The Court of Appeal found that Mr Ferguson, who was represented by attorneys Keod Smith and Carlton Martin, has “missed the point” because no funds were ever deposited in his accounts. Instead, RBC had made an advance to him but VISA subsequently never settled the card payments.

“The absurdity of the appellant’s argument that once the funds were credited to the accounts, the respondent did not have the ability to debit the accounts regardless of whether VISA honoured or did not honour the transactions, was underscored during oral submissions,” appeal justice Charles wrote.

This saw a lengthy exchange between Sir Michael Barnett, Court of Appeal president, and Mr Smith over whether a financial institution can debit a cheque posted to a customer’s account if it bounces because there are insufficient funds to clear it.

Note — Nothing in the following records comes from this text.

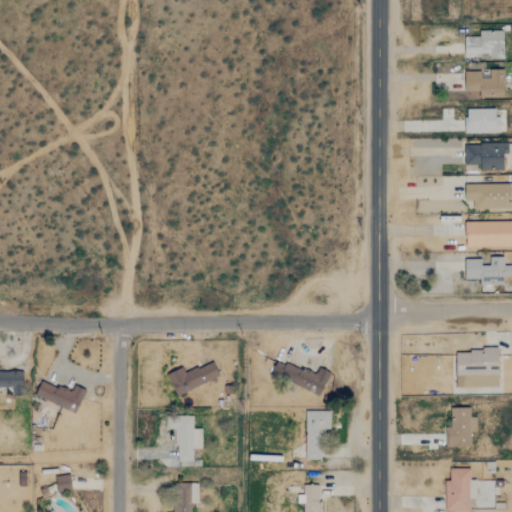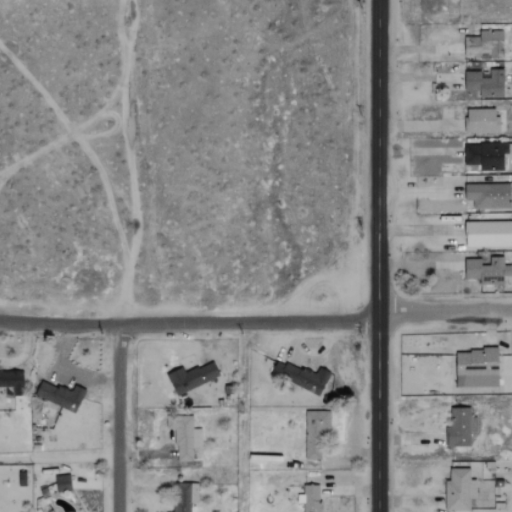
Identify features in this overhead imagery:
building: (484, 44)
building: (485, 45)
building: (484, 82)
building: (485, 83)
building: (481, 120)
building: (482, 121)
building: (486, 155)
building: (486, 155)
road: (133, 162)
building: (489, 195)
building: (489, 196)
building: (488, 233)
building: (489, 234)
road: (379, 255)
building: (487, 270)
building: (487, 271)
road: (445, 310)
road: (60, 321)
road: (250, 322)
building: (476, 368)
building: (477, 368)
building: (191, 377)
building: (300, 377)
building: (300, 377)
building: (192, 378)
building: (12, 381)
building: (12, 382)
building: (60, 396)
building: (60, 396)
road: (119, 418)
building: (460, 428)
building: (460, 428)
building: (315, 433)
building: (315, 433)
building: (184, 437)
building: (184, 437)
building: (63, 483)
building: (63, 483)
building: (458, 490)
building: (459, 491)
building: (185, 496)
building: (185, 496)
building: (310, 498)
building: (310, 498)
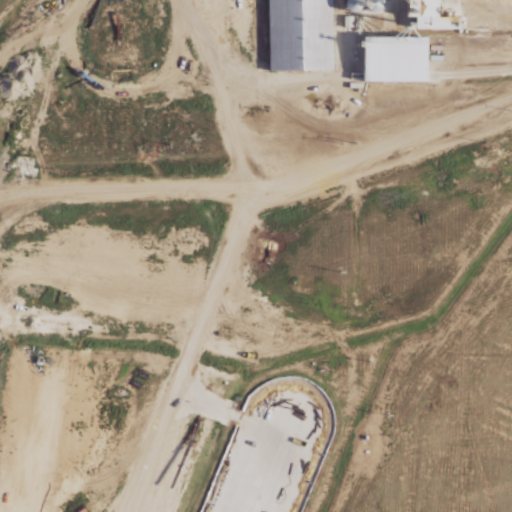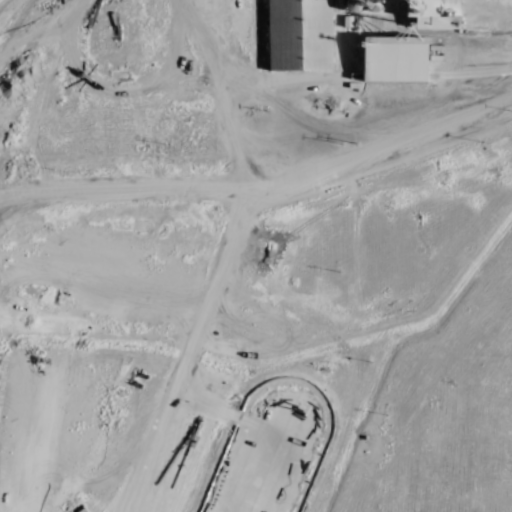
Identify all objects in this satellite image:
building: (300, 34)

“We agree... that the respondent bank has an unquestioned duty to prevent the use of funds deposited to the account of a customer where it is aware that that customer has no legitimate claim to those funds,” appeal justice Charles wrote.

“In the instant case, the funds in question, being an advance, were in fact the respondent’s own funds but even if that were not the case, the respondent, being aware of a report of suspicious transactions and potential fraud was under an obligation to take steps to prevent harm to third parties.”

Mr Ferguson also sought to appeal on the grounds that the Supreme Court erred in finding Mr Plavala had to be called as a witness given that “the funds were sent from ZUNO bank by Mr Plavala as an investment in his sand mining business.

“The Judge found that Mr Plavala was not called as a witness to support his contention that he had in fact sent the funds as a non-obligatory investment. She further found that the Central Bank confirmed by letter that Mr Plavala had not obtained any approval to invest in The Bahamas nor did the appellant obtain approval to borrow in a foreign currency,” appeal justice Charles added.

“What the judge said... is that it would have been beneficial to the appellant’s case for him to set out any agreements between him and Mr Plavala since no Central Bank approval had been obtained by Mr Plavala, a non-Bahamian, to invest in The Bahamas. Later on, the judge stated that all of those omissions supported the finding of the respondent that the transactions were suspicious, which she accepted as reasonable. We do, too......

“It is the appellant who alleges that Mr Plavala, whom he had never met, transmitted millions of dollars to him. There was no approval from Central Bank for a non-Bahamian to do so. The judge was concerned that there was no evidence that Mr Plavala and the appellant were engaged in any ongoing business relationship. She accepted that the scenario could objectively have been viewed as suspicious....”

The Court of Appeal dismissed Mr Ferguson’s claim for “not having advanced any cogent or rational grounds of appeal”.